Suburb of Coimbatore, Tamil Nadu, India

Irugur is a panchayat town in Sulur taluk of Coimbatore district in the Indian state of Tamil Nadu. It is located in the north-western part of the state. Spread across an area of 11.65 km2, it had a population of 25,691 individuals as per the 2011 census.

== Geography and administration ==
Irugur is located in Sulur taluk of Coimbatore district in the Indian state of Tamil Nadu. Spread across an area of 11.65 km2, it is one of the 33 panchayat towns in the district. It is located in the western part of the state. The region has a tropical climate with hot summers and mild winters. The highest temperatures are recorded between March and May, with lowest recordings in December–January. The Irugur Junction railway station is a railhead in the Southern Railway zone that serves the region. It is located in the Jolarpettai–Shoranur line between Tiruppur and Coimbatore North.

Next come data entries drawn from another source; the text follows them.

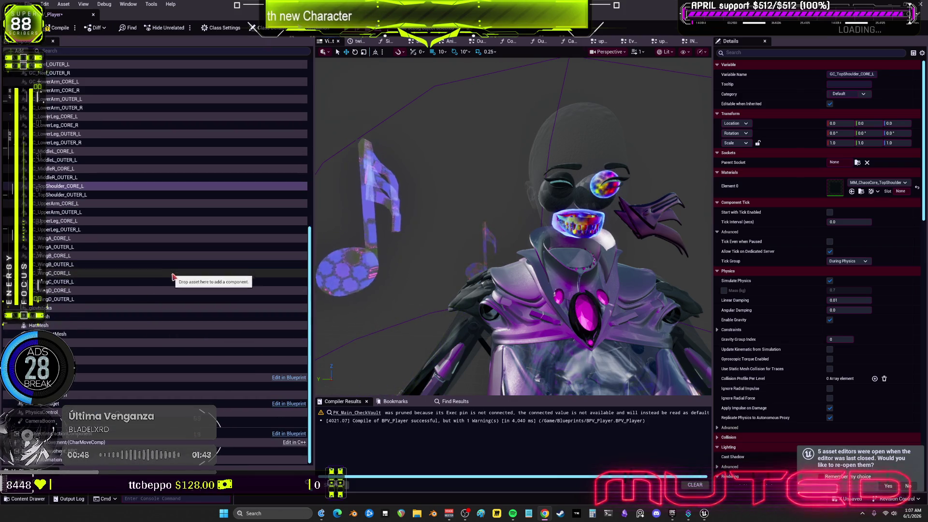
scroll(179, 276, up, 3)
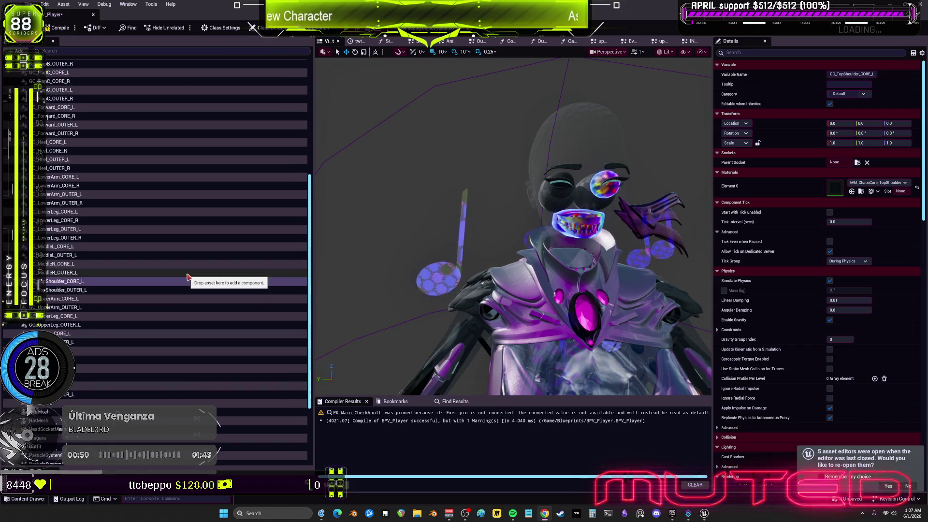
scroll(189, 278, down, 2)
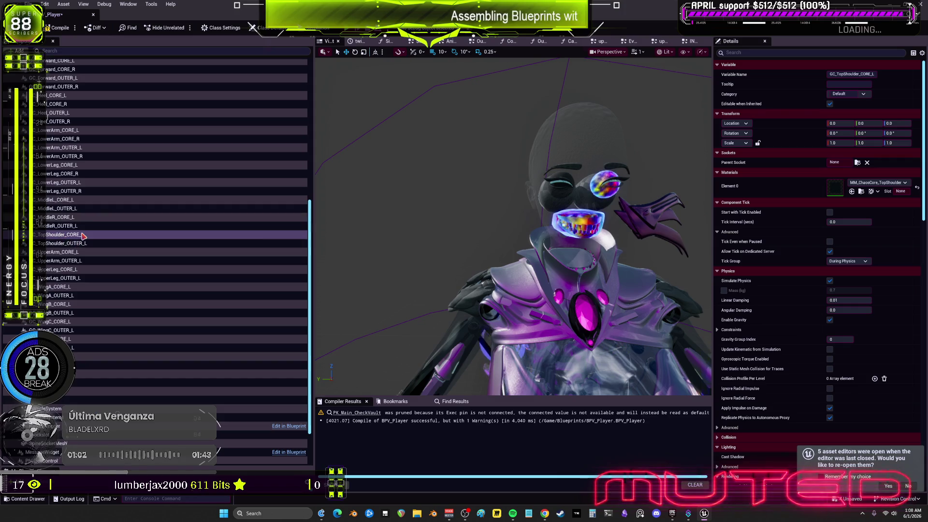
- Attach TopShoulder_CORE_L and TopShoulder_OUTER_L to clavicle_l, then select both
click(858, 163)
text(clavicle)
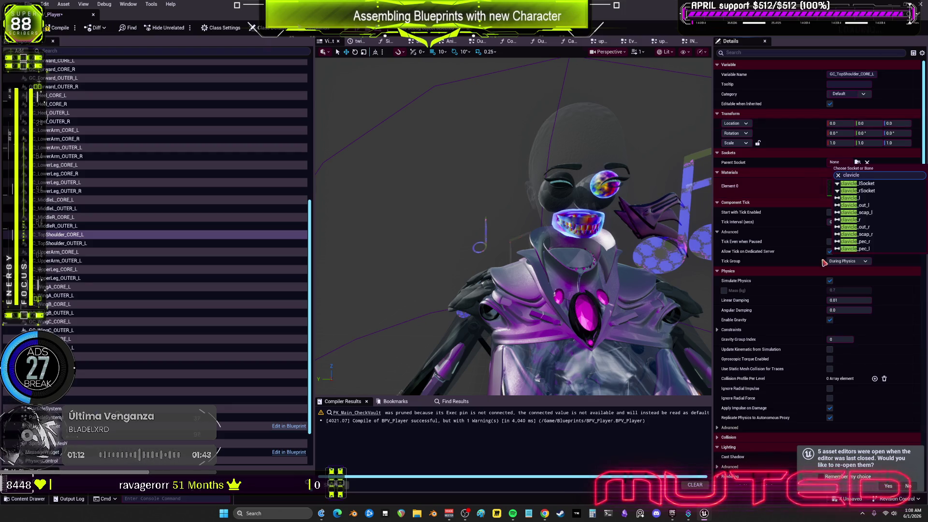
click(864, 198)
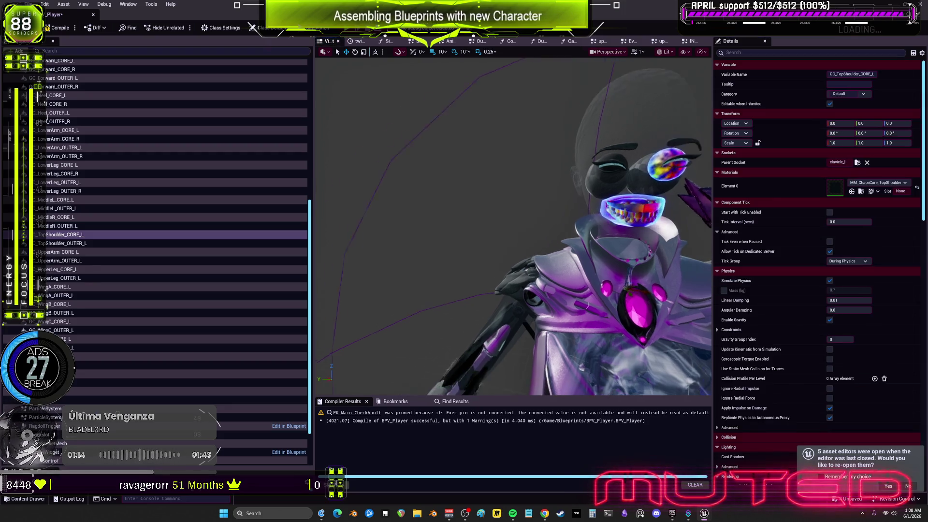
click(137, 243)
click(857, 163)
text(clavicle)
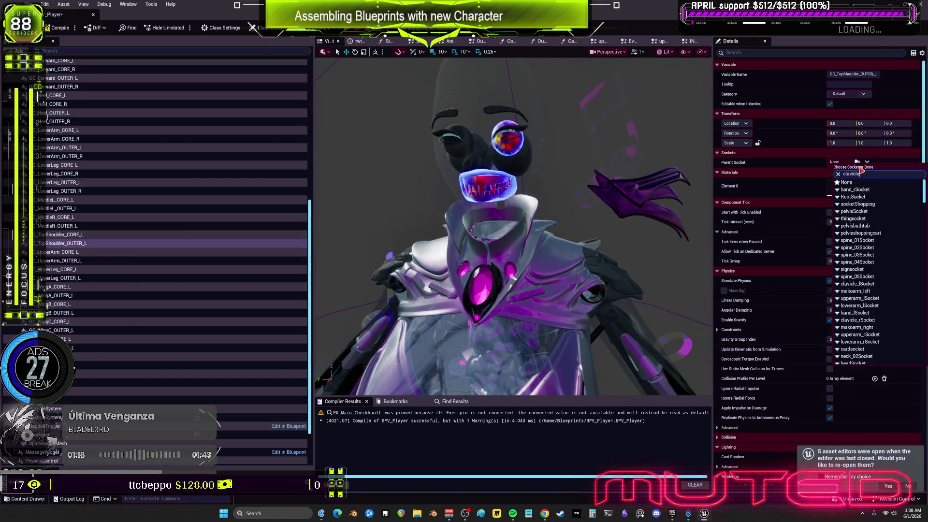
click(879, 197)
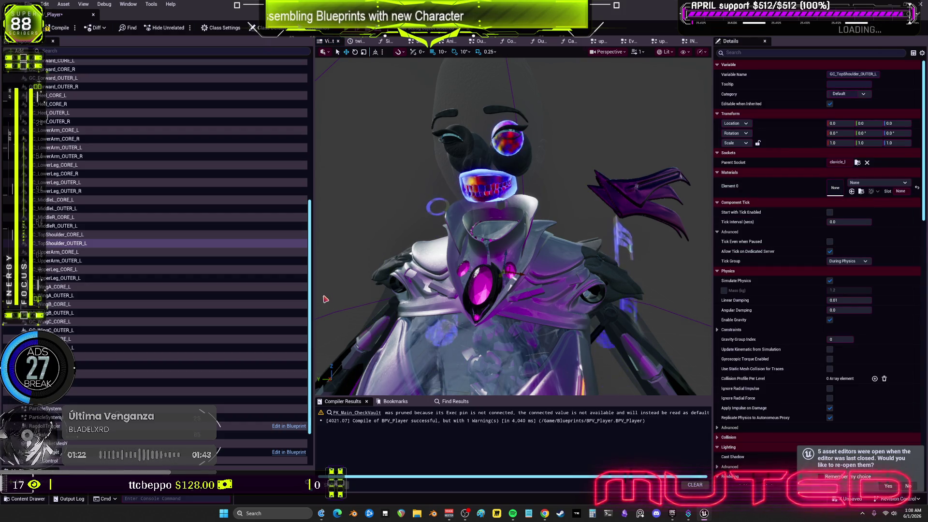
ctrl+click(77, 237)
- Duplicate the two left shoulder components and rename the core copy to GC_TopShoulder_CORE_R
right_click(94, 241)
click(130, 293)
click(97, 252)
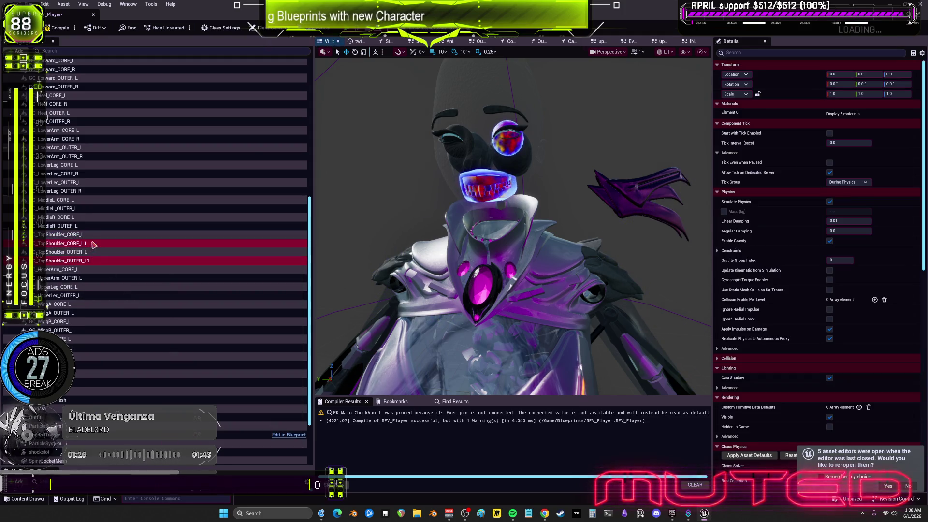
key(Up)
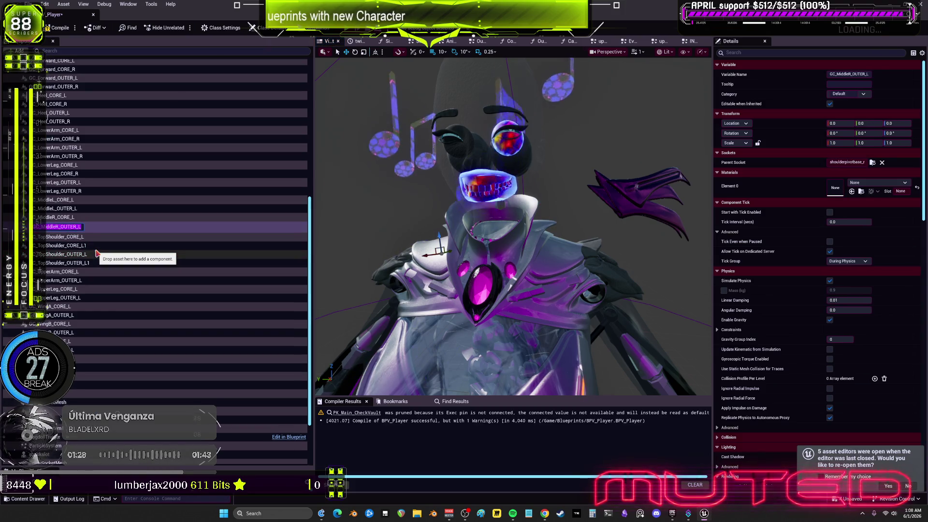
key(F2)
key(End)
key(BackSpace)
key(BackSpace)
text(R)
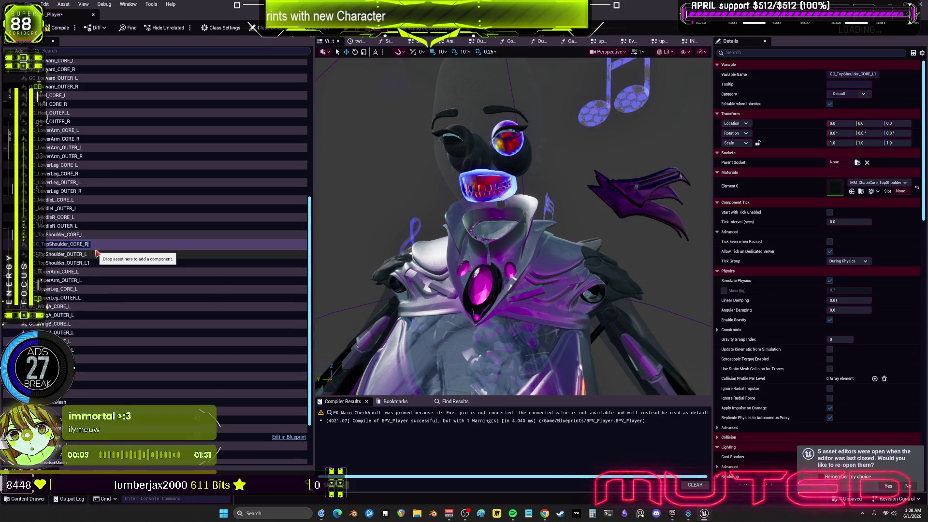
key(Return)
- Attach TopShoulder_CORE_R to clavicle_r, rename the outer copy TopShoulder_OUTER_R and attach it to clavicle_r
drag(145, 243, 161, 235)
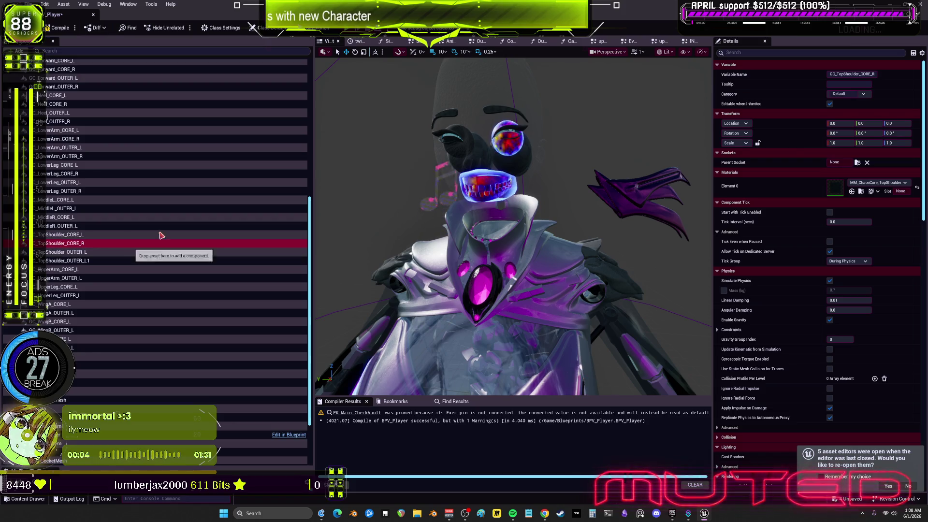
click(856, 163)
text(clavicle)
click(869, 224)
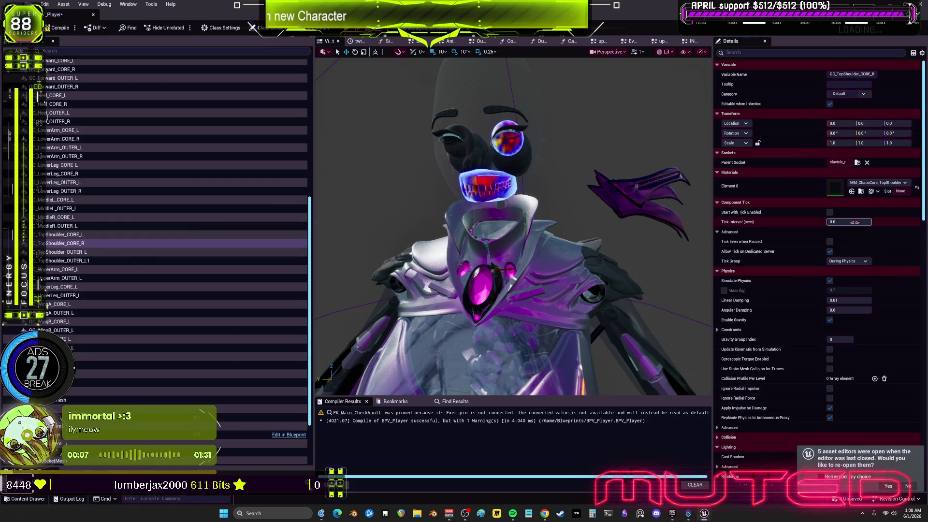
click(102, 262)
key(F2)
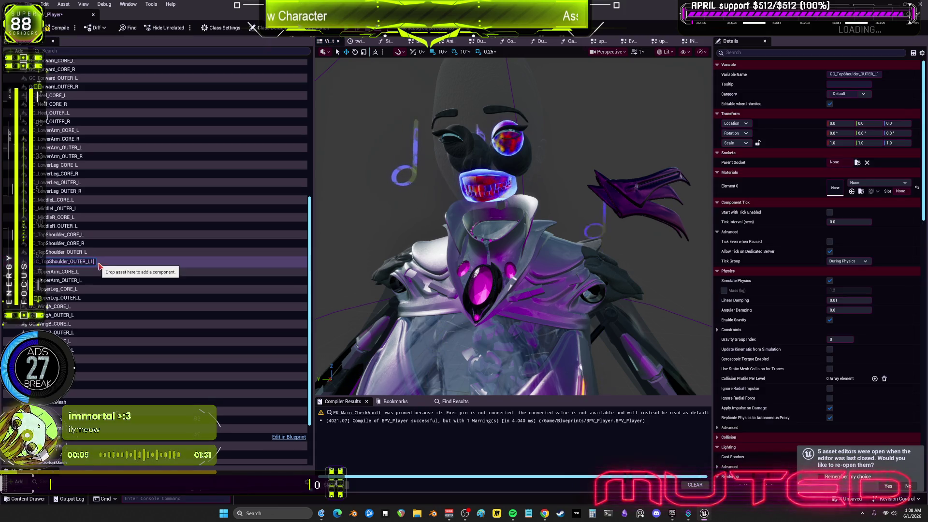
key(BackSpace)
key(BackSpace)
text(rr)
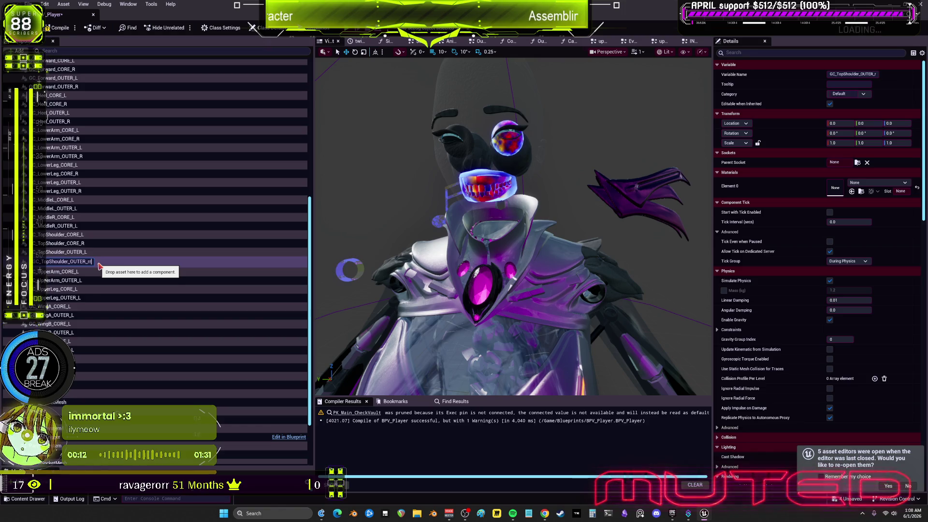
key(ctrl+a)
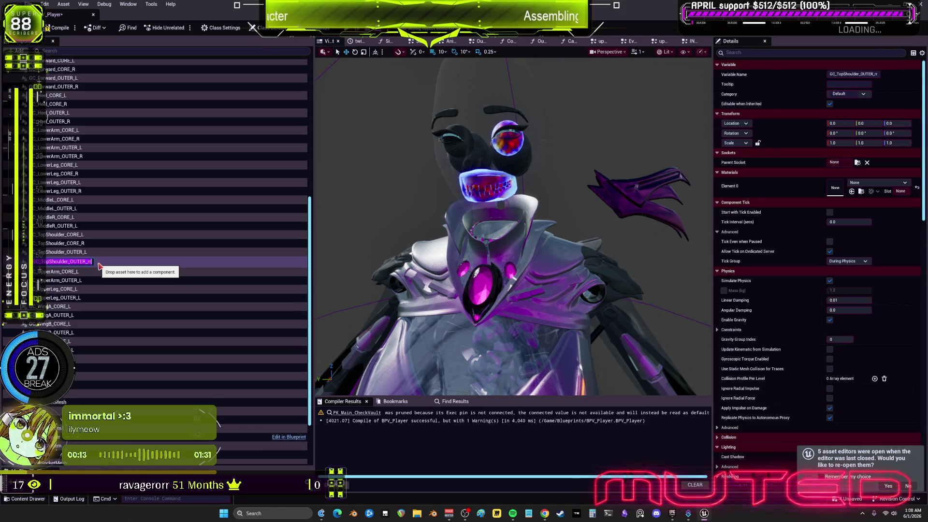
key(Return)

The town panchayat is headed by a chairperson, who is elected by the members, who are chosen through direct elections. The town forms part of the Sulur Assembly constituency that elects its member to the Tamil Nadu legislative assembly and the Coimbatore Lok Sabha constituency that elects its member to the Parliament of India.

==Demographics==
As per the 2011 census, Irugur had a population of 25,691 individuals across 7,459 households. The population saw a marginal increase compared to the previous census in 2001 when 18,622 inhabitants were registered. The population consisted of 12,909
males and 12,782 females. About 2,340 individuals were below the age of six years. The entire population is classified as urban. The town has an average literacy rate of 86.1%. About 21.3% of the population belonged to scheduled castes.

About 46.7% of the eligible population were employed full-time. Hinduism was the majority religion which was followed by 89.4% of the population, with Christianity (6.9%) and Islam (3%) being minor religions. Nilakandaeshwarar Temple is a notable Hindu pilgrimate site in the town. It consists of inscription dated to the reign on Uthama Chola (971-981 CE).